> **Data in this exercise**:

+ + +

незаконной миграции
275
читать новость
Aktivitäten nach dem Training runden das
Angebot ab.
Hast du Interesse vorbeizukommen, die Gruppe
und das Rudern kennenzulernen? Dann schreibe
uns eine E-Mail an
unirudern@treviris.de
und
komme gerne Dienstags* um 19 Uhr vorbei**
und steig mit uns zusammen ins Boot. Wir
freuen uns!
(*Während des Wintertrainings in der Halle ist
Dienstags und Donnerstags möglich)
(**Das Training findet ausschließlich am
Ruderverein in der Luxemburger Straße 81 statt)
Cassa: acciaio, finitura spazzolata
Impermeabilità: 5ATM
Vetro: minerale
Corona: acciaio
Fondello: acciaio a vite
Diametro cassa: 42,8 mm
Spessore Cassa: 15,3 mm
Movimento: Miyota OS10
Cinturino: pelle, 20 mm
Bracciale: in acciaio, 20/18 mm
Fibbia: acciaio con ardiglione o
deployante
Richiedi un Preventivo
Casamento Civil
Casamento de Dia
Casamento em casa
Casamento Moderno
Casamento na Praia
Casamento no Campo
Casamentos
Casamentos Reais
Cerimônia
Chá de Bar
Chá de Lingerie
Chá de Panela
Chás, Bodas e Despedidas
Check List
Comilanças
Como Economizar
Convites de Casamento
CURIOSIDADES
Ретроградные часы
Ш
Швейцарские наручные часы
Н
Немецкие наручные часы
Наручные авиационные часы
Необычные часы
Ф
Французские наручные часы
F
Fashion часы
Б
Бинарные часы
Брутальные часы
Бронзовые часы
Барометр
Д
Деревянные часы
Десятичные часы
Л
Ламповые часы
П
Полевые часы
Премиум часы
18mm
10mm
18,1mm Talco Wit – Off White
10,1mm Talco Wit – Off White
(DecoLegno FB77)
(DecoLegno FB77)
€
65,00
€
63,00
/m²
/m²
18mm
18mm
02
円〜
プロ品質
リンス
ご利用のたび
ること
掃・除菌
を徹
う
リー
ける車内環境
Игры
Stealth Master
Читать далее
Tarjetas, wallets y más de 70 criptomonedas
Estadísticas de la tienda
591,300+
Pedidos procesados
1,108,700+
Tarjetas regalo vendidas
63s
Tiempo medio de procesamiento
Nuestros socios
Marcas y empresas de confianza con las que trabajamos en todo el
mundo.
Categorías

+ + +

> **Task to carry out**:
Recast the text of all the entries above as a numbered list, one line per item, leaving out any blank lines.

> **Answer for this exercise**:
1. незаконной миграции
2. 275
3. читать новость
4. Aktivitäten nach dem Training runden das
5. Angebot ab.
6. Hast du Interesse vorbeizukommen, die Gruppe
7. und das Rudern kennenzulernen? Dann schreibe
8. uns eine E-Mail an
9. unirudern@treviris.de
10. und
11. komme gerne Dienstags* um 19 Uhr vorbei**
12. und steig mit uns zusammen ins Boot. Wir
13. freuen uns!
14. (*Während des Wintertrainings in der Halle ist
15. Dienstags und Donnerstags möglich)
16. (**Das Training findet ausschließlich am
17. Ruderverein in der Luxemburger Straße 81 statt)
18. Cassa: acciaio, finitura spazzolata
19. Impermeabilità: 5ATM
20. Vetro: minerale
21. Corona: acciaio
22. Fondello: acciaio a vite
23. Diametro cassa: 42,8 mm
24. Spessore Cassa: 15,3 mm
25. Movimento: Miyota OS10
26. Cinturino: pelle, 20 mm
27. Bracciale: in acciaio, 20/18 mm
28. Fibbia: acciaio con ardiglione o
29. deployante
30. Richiedi un Preventivo
31. Casamento Civil
32. Casamento de Dia
33. Casamento em casa
34. Casamento Moderno
35. Casamento na Praia
36. Casamento no Campo
37. Casamentos
38. Casamentos Reais
39. Cerimônia
40. Chá de Bar
41. Chá de Lingerie
42. Chá de Panela
43. Chás, Bodas e Despedidas
44. Check List
45. Comilanças
46. Como Economizar
47. Convites de Casamento
48. CURIOSIDADES
49. Ретроградные часы
50. Ш
51. Швейцарские наручные часы
52. Н
53. Немецкие наручные часы
54. Наручные авиационные часы
55. Необычные часы
56. Ф
57. Французские наручные часы
58. F
59. Fashion часы
60. Б
61. Бинарные часы
62. Брутальные часы
63. Бронзовые часы
64. Барометр
65. Д
66. Деревянные часы
67. Десятичные часы
68. Л
69. Ламповые часы
70. П
71. Полевые часы
72. Премиум часы
73. 18mm
74. 10mm
75. 18,1mm Talco Wit – Off White
76. 10,1mm Talco Wit – Off White
77. (DecoLegno FB77)
78. (DecoLegno FB77)
79. €
80. 65,00
81. €
82. 63,00
83. /m²
84. /m²
85. 18mm
86. 18mm
87. 02
88. 円〜
89. プロ品質
90. リンス
91. ご利用のたび
92. ること
93. 掃・除菌
94. を徹
95. う
96. リー
97. ける車内環境
98. Игры
99. Stealth Master
100. Читать далее
101. Tarjetas, wallets y más de 70 criptomonedas
102. Estadísticas de la tienda
103. 591,300+
104. Pedidos procesados
105. 1,108,700+
106. Tarjetas regalo vendidas
107. 63s
108. Tiempo medio de procesamiento
109. Nuestros socios
110. Marcas y empresas de confianza con las que trabajamos en todo el
111. mundo.
112. Categorías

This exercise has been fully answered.